Researchers found that biomarkers indicating chronic stress were 40% higher for women who worked full time while raising two young children, compared to women who worked full time without children. The conflict between work and family in the long run results in chronic stress and severely affects health. Only the reduction in the number of hours has been shown to have a positive impact on reducing the stress of working mothers. But is this really the only solution for working mothers?

 

The opinion of Humanitas

“There is certainly a correlation, both for working mothers, between increased stress (also indicated by biological indicators) and the number of working hours, but reporting less work as the main solution, seems to me rather reductive for the overall reading of the phenomenon. First of all, the perception of stress is partly subjective, so it is not said that in the general survey of the state of female malaise”.

Rastelli continued, “A balance must be made by taking into account numerous factors, including stability at work, help at home, support for parenthood, state aid such as nurseries, maternal care, and partner support. But also considering whether a woman does a job she likes or doesn’t like and finally working hours”.

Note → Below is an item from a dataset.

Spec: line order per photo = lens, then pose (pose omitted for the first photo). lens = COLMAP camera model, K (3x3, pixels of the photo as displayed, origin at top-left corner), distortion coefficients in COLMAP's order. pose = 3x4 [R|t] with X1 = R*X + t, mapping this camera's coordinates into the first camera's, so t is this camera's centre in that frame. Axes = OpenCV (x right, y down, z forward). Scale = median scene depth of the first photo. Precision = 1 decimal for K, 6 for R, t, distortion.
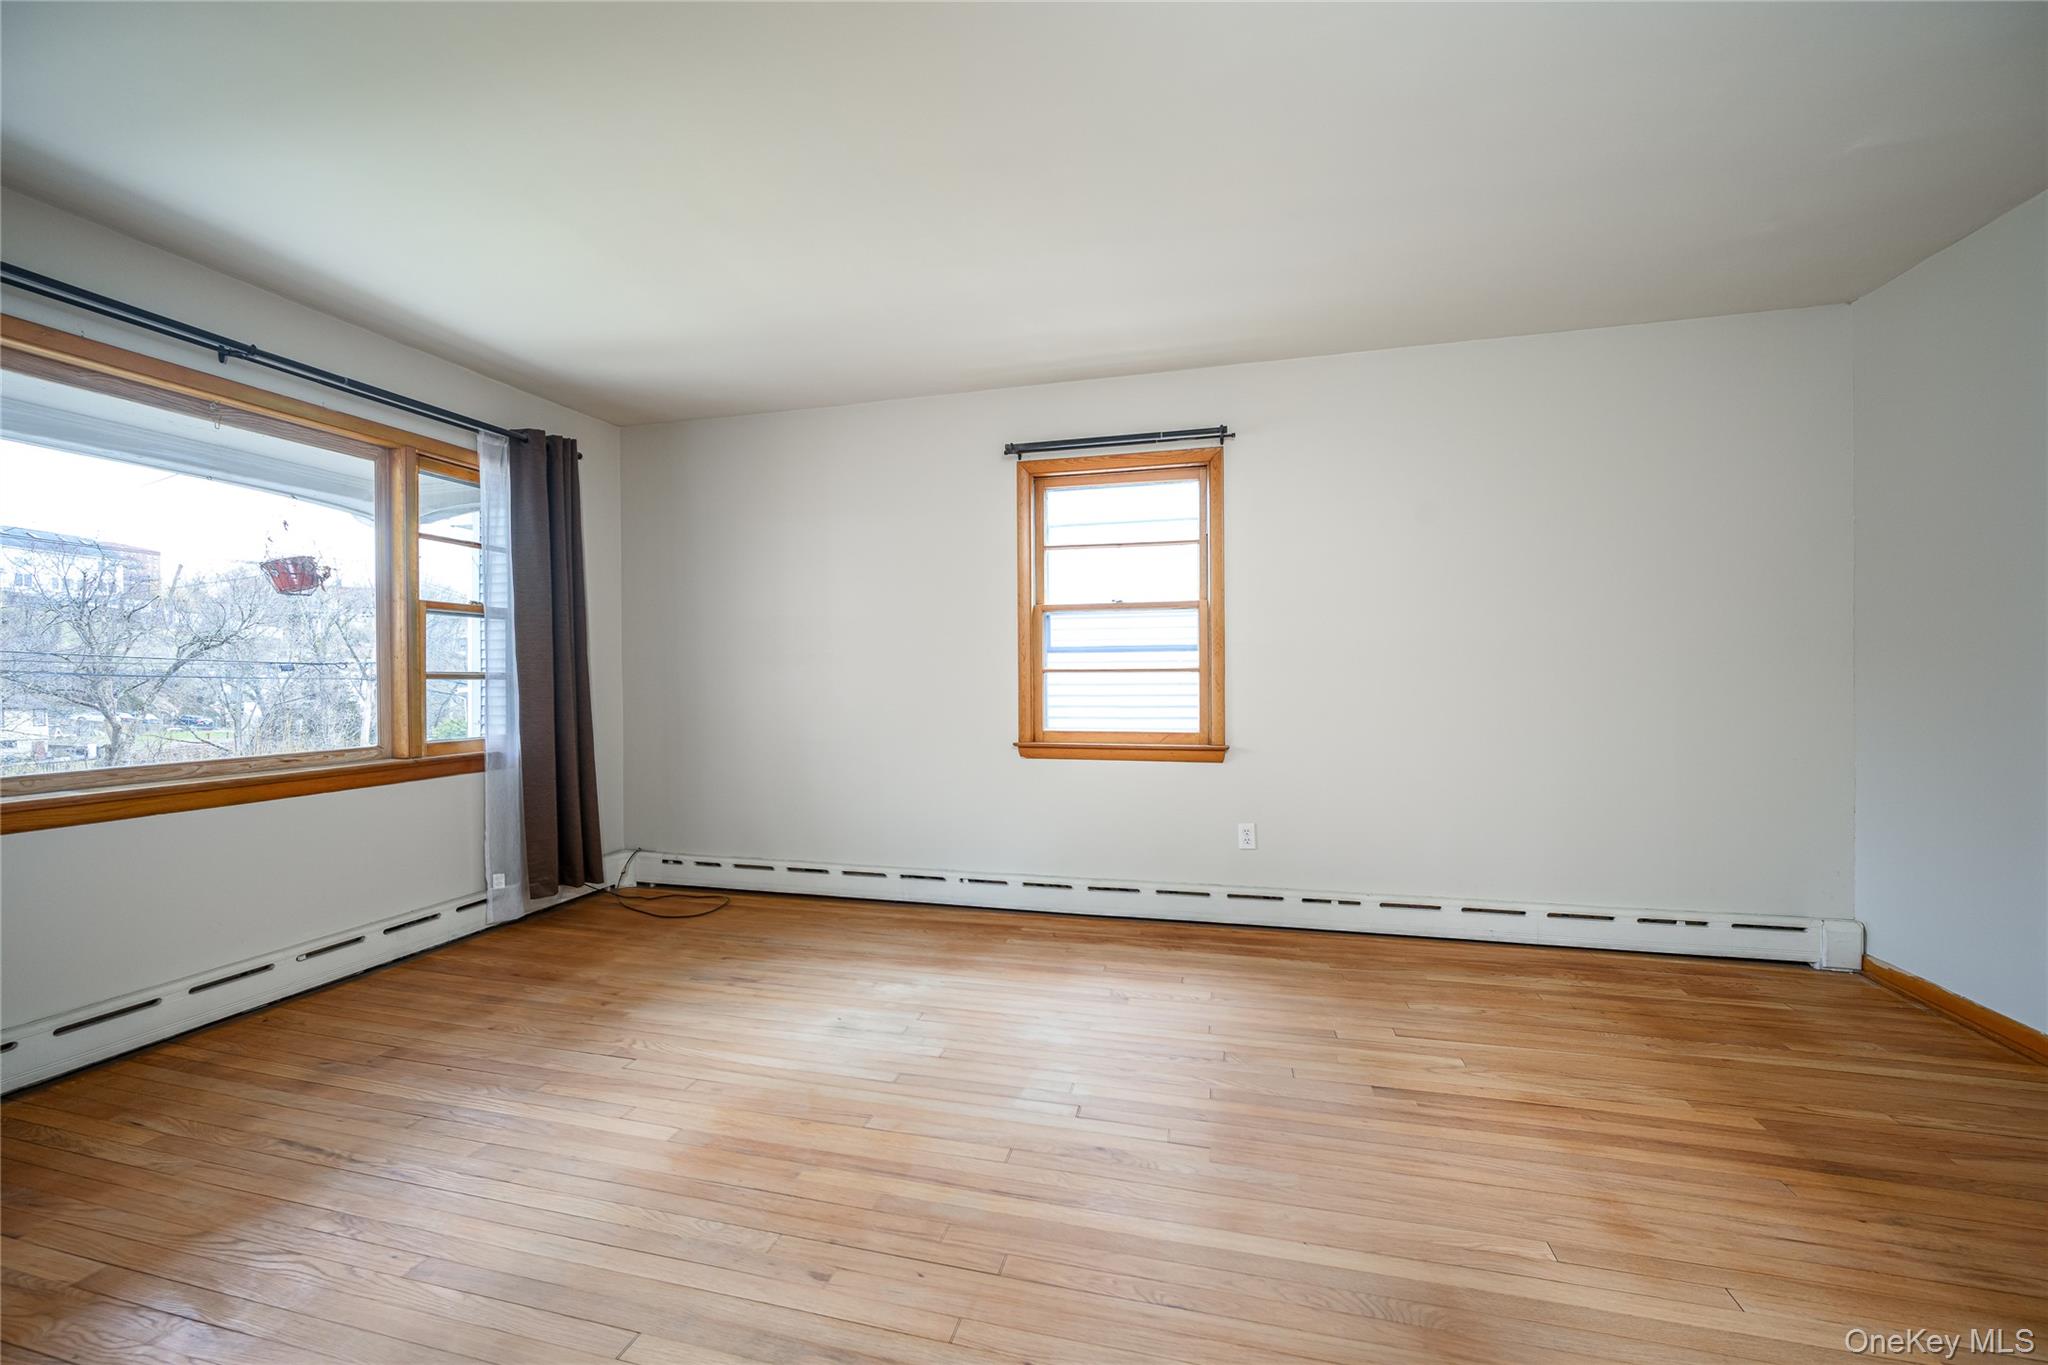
lens RADIAL K [[830.4, 0, 1009.5], [0, 830.4, 690.6], [0, 0, 1]] dist [-0.008933, -0.000015]
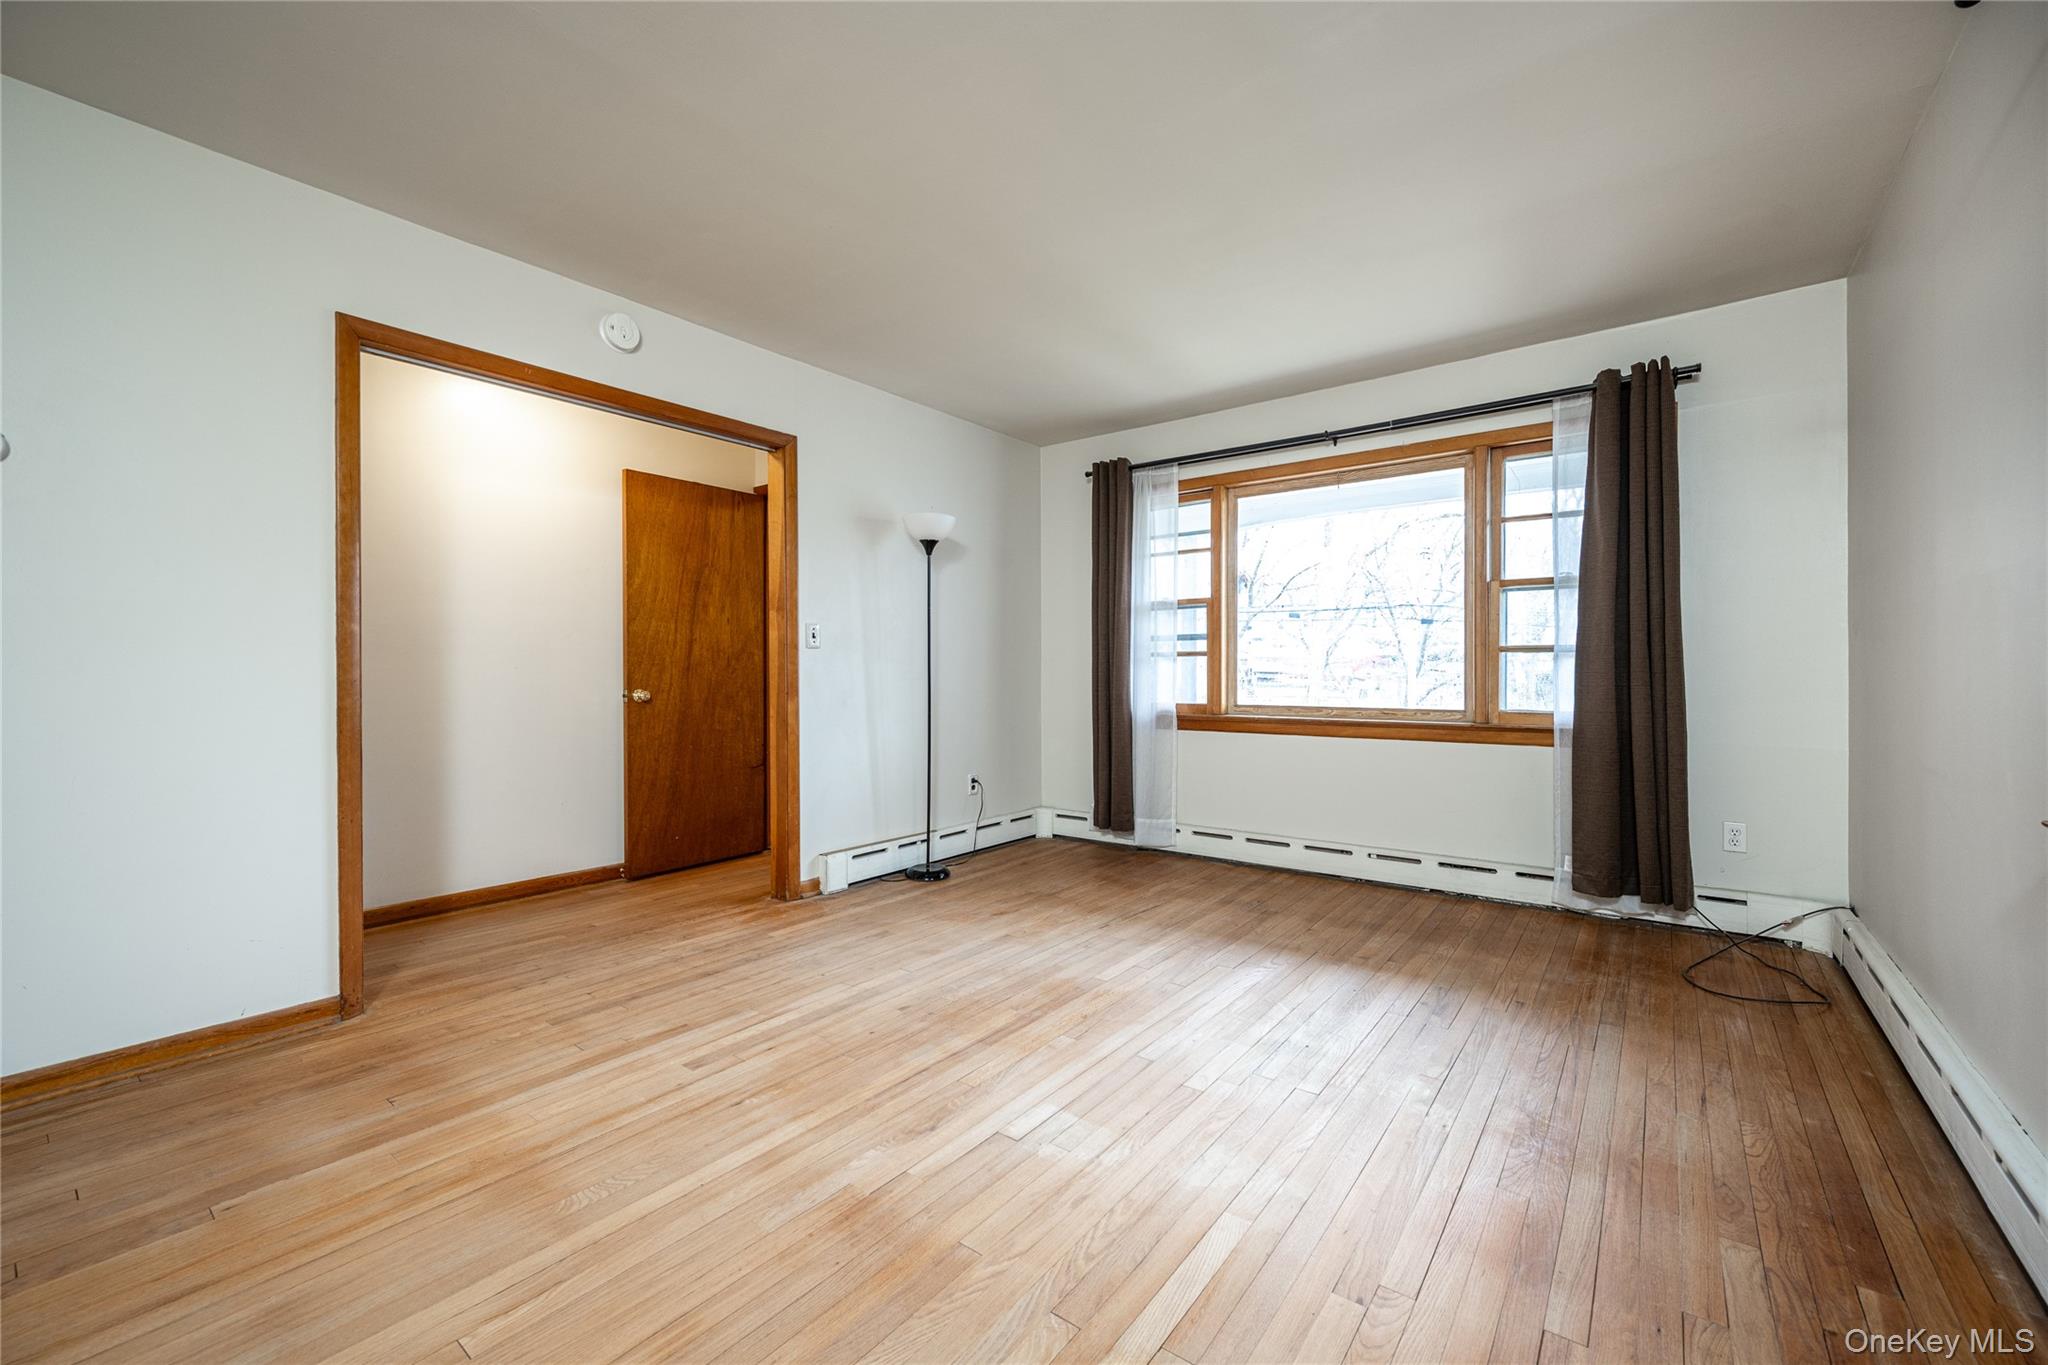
lens RADIAL K [[830.4, 0, 1008.6], [0, 830.4, 675.0], [0, 0, 1]] dist [-0.008933, -0.000015]
pose [[-0.397484, 0.012320, -0.917526, 0.523754], [-0.012826, 0.999738, 0.018980, 0.003499], [0.917519, 0.019313, -0.397222, 0.800076]]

“From a biopsychosocial point of view – the specialist said – a woman who does not work, with a single child, who had to leave her job that she liked because she did not have a support network for her growth and who has to manage all the family burden on her own, can be much more stressed than a working mother, with good family support who has the opportunity to do a job that she likes and that allows her to carve out personal spaces outside the family. In short, more than on the drastic reduction of working hours, I would focus on strengthening the various forms of support, fundamental to reconcile family and working life, with a view to freedom of choice, more respectful of the condition of women.